::: Extracted information :::

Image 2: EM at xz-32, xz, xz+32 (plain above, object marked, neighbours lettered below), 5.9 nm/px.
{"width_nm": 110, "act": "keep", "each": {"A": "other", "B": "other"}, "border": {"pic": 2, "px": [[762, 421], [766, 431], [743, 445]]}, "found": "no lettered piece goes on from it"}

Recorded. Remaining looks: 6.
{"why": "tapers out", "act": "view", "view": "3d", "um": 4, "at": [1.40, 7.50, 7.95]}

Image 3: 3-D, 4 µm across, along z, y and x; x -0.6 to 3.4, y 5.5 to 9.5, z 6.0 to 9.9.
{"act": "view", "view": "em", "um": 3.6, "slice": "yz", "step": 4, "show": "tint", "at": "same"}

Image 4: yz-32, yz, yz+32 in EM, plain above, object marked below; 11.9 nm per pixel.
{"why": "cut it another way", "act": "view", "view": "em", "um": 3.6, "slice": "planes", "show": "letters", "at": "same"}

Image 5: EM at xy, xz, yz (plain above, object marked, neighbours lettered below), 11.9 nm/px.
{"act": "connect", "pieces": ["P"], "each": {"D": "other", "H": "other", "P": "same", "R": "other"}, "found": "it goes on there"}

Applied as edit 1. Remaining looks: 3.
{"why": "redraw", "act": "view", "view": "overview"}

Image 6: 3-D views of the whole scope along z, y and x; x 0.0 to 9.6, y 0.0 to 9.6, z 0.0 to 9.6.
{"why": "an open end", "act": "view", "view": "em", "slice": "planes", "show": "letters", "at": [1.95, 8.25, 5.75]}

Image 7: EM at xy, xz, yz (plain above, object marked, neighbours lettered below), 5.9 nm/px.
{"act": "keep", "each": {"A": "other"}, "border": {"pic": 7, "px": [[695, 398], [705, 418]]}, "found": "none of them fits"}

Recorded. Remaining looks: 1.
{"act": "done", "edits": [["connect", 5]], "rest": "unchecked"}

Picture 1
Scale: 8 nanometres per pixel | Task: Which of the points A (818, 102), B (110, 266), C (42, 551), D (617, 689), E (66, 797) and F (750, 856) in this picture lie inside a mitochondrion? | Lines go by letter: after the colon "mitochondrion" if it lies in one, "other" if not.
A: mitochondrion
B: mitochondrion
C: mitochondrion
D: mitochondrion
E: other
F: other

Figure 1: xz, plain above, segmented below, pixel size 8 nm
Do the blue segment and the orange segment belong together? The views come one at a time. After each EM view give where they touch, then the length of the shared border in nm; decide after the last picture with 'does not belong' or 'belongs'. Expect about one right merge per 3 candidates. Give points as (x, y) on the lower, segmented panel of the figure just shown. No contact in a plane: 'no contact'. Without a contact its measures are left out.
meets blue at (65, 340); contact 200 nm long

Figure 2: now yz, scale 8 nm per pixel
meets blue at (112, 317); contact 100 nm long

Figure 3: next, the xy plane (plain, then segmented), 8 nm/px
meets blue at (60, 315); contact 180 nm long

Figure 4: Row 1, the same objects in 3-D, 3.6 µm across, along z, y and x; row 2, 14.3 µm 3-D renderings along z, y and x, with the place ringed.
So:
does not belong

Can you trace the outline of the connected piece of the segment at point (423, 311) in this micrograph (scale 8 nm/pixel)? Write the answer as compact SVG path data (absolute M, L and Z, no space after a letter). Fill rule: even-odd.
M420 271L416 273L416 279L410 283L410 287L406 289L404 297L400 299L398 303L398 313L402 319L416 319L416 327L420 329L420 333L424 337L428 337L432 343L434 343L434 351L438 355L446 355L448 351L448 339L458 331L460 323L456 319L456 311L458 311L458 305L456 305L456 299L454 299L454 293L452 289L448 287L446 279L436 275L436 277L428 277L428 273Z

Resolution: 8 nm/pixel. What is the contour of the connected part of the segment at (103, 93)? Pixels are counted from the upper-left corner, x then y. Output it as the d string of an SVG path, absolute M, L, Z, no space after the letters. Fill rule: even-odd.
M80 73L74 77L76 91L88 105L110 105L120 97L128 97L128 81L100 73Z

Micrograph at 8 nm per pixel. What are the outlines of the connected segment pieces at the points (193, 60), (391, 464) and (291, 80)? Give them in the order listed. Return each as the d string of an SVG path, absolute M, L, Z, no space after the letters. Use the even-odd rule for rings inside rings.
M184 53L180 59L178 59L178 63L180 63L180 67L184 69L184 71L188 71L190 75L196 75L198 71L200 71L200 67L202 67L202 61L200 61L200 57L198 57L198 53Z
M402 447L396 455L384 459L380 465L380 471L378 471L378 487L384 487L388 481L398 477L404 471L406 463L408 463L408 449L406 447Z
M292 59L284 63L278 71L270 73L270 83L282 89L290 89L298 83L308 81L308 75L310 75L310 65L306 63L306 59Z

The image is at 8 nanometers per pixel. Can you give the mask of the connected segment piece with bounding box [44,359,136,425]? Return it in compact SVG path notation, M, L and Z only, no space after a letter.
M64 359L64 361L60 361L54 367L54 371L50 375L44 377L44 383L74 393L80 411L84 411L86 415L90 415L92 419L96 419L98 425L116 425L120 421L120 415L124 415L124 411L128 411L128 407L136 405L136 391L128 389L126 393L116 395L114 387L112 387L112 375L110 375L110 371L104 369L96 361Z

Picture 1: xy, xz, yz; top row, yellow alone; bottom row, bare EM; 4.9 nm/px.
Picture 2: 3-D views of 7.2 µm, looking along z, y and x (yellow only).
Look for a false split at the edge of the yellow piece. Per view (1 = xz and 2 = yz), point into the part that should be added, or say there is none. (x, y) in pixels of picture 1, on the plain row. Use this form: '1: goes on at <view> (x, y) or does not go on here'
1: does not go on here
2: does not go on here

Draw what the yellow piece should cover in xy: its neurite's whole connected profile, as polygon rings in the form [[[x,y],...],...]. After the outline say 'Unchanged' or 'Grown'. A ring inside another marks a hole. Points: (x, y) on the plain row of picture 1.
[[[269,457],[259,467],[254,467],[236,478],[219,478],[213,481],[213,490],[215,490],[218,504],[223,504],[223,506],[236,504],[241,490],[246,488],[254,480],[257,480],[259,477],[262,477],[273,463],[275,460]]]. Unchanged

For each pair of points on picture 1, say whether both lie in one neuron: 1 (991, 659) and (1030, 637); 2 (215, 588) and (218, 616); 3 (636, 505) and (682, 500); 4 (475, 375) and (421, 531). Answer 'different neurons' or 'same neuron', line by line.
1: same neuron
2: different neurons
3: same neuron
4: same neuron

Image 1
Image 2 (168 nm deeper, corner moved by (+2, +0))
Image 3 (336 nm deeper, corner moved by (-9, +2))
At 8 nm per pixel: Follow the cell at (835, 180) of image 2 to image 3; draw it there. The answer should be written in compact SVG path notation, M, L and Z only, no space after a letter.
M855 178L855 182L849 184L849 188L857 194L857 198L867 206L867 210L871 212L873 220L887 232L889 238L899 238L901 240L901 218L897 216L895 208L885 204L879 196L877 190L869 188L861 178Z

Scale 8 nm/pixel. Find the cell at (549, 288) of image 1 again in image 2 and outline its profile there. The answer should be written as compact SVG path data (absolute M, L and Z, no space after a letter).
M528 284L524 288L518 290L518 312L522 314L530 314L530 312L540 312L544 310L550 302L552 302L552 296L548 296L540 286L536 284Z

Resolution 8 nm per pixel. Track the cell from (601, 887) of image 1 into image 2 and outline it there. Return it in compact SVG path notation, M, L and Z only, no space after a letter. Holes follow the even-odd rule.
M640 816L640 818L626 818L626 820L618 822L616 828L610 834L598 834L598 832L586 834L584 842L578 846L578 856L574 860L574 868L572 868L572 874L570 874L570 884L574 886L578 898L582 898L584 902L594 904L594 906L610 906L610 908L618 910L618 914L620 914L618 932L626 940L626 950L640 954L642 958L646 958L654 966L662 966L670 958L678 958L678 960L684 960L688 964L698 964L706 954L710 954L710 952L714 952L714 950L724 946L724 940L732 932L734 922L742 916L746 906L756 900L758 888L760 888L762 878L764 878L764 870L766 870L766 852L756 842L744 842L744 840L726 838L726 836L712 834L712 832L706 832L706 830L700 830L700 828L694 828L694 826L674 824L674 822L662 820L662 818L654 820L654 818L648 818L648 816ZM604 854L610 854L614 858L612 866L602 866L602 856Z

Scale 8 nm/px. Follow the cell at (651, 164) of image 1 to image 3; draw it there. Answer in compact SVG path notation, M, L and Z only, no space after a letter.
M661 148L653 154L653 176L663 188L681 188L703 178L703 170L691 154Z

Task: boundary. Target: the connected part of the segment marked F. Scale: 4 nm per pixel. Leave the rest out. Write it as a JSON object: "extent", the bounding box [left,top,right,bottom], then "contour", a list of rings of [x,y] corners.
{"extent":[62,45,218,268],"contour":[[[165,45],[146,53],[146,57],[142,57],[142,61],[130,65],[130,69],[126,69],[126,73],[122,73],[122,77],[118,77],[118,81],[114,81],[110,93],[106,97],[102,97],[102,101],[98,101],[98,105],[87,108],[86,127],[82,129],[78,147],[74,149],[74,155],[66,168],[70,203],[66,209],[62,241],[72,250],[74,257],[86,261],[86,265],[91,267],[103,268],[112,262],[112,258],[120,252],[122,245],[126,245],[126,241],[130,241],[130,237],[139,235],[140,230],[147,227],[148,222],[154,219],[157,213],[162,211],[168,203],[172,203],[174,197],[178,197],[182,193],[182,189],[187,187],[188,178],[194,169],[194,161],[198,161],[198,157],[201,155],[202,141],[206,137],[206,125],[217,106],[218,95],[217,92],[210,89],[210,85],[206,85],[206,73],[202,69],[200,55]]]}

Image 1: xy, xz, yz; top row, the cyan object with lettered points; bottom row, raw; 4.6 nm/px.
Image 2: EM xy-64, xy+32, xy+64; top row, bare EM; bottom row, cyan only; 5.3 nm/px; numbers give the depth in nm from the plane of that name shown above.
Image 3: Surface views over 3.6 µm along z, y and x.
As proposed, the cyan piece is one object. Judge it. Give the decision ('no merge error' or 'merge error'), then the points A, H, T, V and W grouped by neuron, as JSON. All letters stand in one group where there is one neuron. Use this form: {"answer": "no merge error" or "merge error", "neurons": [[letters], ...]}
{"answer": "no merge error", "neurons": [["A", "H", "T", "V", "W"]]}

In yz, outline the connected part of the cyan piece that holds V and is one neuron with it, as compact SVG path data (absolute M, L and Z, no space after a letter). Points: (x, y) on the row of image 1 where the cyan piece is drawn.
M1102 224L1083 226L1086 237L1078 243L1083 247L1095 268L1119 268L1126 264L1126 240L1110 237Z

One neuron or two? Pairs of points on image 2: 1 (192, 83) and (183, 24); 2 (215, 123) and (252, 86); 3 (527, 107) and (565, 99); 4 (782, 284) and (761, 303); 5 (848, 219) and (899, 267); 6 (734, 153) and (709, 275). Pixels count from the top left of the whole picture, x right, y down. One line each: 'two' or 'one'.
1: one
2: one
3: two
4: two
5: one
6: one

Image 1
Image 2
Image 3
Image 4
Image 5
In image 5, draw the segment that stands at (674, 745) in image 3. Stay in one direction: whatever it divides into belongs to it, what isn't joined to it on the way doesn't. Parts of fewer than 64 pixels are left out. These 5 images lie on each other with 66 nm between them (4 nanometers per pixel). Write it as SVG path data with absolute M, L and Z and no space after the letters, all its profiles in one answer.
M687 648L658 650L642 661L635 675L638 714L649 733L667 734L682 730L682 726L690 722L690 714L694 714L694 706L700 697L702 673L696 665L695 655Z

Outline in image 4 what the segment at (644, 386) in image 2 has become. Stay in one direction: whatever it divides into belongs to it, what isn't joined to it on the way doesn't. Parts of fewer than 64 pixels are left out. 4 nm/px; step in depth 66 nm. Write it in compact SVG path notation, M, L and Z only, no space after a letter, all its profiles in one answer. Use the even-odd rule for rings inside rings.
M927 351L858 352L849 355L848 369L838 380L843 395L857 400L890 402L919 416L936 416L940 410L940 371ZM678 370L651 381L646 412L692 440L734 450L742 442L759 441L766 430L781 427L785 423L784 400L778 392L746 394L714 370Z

:::

Starting at the line that has "Image 2 (168" and ending at the line that has "Image 3 (336", please write out the lines above exactly, leaving out all others.

* Your solution:
Image 2 (168 nm deeper, corner moved by (+2, +0))
Image 3 (336 nm deeper, corner moved by (-9, +2))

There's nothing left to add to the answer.